Dez anos, ou mais, esperámos por uma sequência para As Quatro Voltas, de um realizador que, definitivamente, precisa do seu tempo. Precisa do seu tempo também dentro dos filmes, como Das Profundezas volta a atestar — um tempo contemplativo, aliás uma maravilha de desaceleração, mas um tempo que não é o produto da pura contemplação, bem pelo contrário, é um tempo composto, encenado, montado, e, quer nos planos mais largos quer nos planos mais aproximados, um tempo que está sempre a pensar a relação entre mobilidade e fixidez, entre o humano e a paisagem, entre o presente e o curso da história.
É, de forma assim um bocadinho abstracta, um resumo possível para Das Profundezas (no título original, Il Buco, “o buraco”). O seu centro é uma gruta nas profundezas da Calábria, tida como a mais profunda (ou uma das mais profundas) da Europa, primeiro visitada por uma missão de espeleólogos italianos no princípio dos anos 60. É um movimento para “baixo”, para o fundo, para as profundezas, portanto, o móbil do filme, mas curiosa e genialmente começamos por ver, primeiro, o exacto oposto disso.
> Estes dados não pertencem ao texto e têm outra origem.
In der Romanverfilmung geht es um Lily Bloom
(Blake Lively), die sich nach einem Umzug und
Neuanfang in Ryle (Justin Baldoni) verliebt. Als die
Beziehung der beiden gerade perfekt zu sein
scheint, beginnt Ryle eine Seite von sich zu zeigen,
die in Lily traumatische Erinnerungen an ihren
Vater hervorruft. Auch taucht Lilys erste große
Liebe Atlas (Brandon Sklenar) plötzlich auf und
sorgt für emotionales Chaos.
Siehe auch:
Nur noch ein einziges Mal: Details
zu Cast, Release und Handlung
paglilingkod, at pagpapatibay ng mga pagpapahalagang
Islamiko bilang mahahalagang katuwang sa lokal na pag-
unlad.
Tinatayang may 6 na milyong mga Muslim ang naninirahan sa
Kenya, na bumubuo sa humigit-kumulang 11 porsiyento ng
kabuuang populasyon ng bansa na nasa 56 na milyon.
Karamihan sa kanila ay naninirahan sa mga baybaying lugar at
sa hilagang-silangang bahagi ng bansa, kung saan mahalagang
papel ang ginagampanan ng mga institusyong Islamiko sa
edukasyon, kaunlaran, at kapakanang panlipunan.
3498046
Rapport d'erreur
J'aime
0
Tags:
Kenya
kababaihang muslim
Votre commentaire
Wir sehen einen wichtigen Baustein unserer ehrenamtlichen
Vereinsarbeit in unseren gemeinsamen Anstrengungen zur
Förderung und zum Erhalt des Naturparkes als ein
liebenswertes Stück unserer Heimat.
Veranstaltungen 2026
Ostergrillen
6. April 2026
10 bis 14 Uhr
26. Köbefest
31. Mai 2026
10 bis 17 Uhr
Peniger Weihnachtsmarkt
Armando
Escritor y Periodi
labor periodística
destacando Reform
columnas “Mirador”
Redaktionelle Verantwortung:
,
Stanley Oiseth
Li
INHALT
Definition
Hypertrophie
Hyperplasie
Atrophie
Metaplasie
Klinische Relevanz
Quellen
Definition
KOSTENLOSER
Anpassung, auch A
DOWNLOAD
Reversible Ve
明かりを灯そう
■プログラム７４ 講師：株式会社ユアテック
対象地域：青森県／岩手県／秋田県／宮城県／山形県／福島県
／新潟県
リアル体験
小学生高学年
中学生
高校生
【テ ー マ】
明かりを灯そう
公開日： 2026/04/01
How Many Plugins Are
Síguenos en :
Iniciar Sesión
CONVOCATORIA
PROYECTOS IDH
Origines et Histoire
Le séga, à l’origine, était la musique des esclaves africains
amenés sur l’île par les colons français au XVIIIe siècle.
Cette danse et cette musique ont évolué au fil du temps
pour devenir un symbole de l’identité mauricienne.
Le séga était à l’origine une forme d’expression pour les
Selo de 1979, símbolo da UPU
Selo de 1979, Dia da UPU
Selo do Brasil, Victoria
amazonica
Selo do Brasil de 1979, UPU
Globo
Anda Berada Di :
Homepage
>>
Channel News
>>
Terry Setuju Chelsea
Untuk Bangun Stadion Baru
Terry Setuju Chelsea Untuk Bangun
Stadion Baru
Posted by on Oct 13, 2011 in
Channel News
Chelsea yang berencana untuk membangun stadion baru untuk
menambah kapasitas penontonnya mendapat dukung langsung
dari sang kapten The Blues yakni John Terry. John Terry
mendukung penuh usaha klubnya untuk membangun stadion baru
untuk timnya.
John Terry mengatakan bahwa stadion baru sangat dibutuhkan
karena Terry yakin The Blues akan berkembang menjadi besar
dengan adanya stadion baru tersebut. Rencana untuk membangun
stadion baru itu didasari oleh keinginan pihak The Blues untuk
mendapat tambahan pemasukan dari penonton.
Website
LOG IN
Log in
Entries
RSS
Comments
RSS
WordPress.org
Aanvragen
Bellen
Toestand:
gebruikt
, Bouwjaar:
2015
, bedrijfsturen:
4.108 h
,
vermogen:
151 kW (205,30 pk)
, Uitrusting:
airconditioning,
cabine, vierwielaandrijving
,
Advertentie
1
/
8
Recuperando um filme de época, como se fosse uma transmissão televisiva, Frammartino deixa-nos ver o movimento ascendente de um elevador que sobe a fachada do edifício Pirelli em Milão, inaugurado mais ou menos na altura da expedição dos espeleólogos, e um símbolo do “milagre económico” italiano dos anos 50 e 60, esse “milagre” tão documentado, tão criticado, tão espiolhado, por toda uma geração do cinema feito em Itália (dos grandes “autores” aos pequenos mestres da comédia à italiana). O Norte abastado de Itália vai, portanto, para cima; no sul pobre (a Calábria) vai-se para baixo, até ao fundo — com ironia e sem nenhuma explicação, fica dada a profunda desigualdade (ainda hoje, tão problemática) da “geografia social” italiana.
Outras oposições, dadas numa espécie de montagem paralela “ao ralenti”, figuram no filme, com bastante poder expressivo — como a história, dada sem palavras ou quase (aliás, todo o filme, passada a tagarelice “de arquivo” dos repórteres que sobem o Pirelli, é sem palavras ou quase), do velho pastor que parece estar a morrer lentamente no mesmo tempo em que os espeleólogos vão chegando ao fundo da gruta, o que atribui à gruta, entre todas as propriedades simbólicas que o filme permite ao espectador atribuir-lhe (porque o final, sinal da sua inteligência, não “atribui” nada, apenas acumula elementos para que o espectador faça as atribuições que lhe aprouver), ainda uma dimensão fúnebre, como uma cripta. Mas nessa caverna, que também é o tempo das trevas (todos os platonismos e alegorias conexas são permitidos) e também é o tempo de uma espécie de espectáculo primitivo (os efeitos das luzes dos exploradores sobre as paredes e as formas rochosas: é o princípio do cinema, não?), está enterrado uma espécie de eco mudo, abafado, e dado outra vez com enorme ironia (ou enfim: a ironia é a única ferramenta que o espectador tem disponível), do tempo de uma inocência italiana. Aquele exemplar de uma velha revista de espectáculos, com o rosto de Sophia Loren a ocupar toda a capa, que Frammartino faz os seus espeleólogos descobrirem nas profundezas, é o seu sinal maior, numa mistura de nostalgia e convite à semiologia. No subsolo da Calábria, espreita-nos o olhar da “diva” — e a psicanálise de um país funde-se na sua geologia, num magnífico exercício de não dizer fingindo que diz, ou exactamente ao contrário.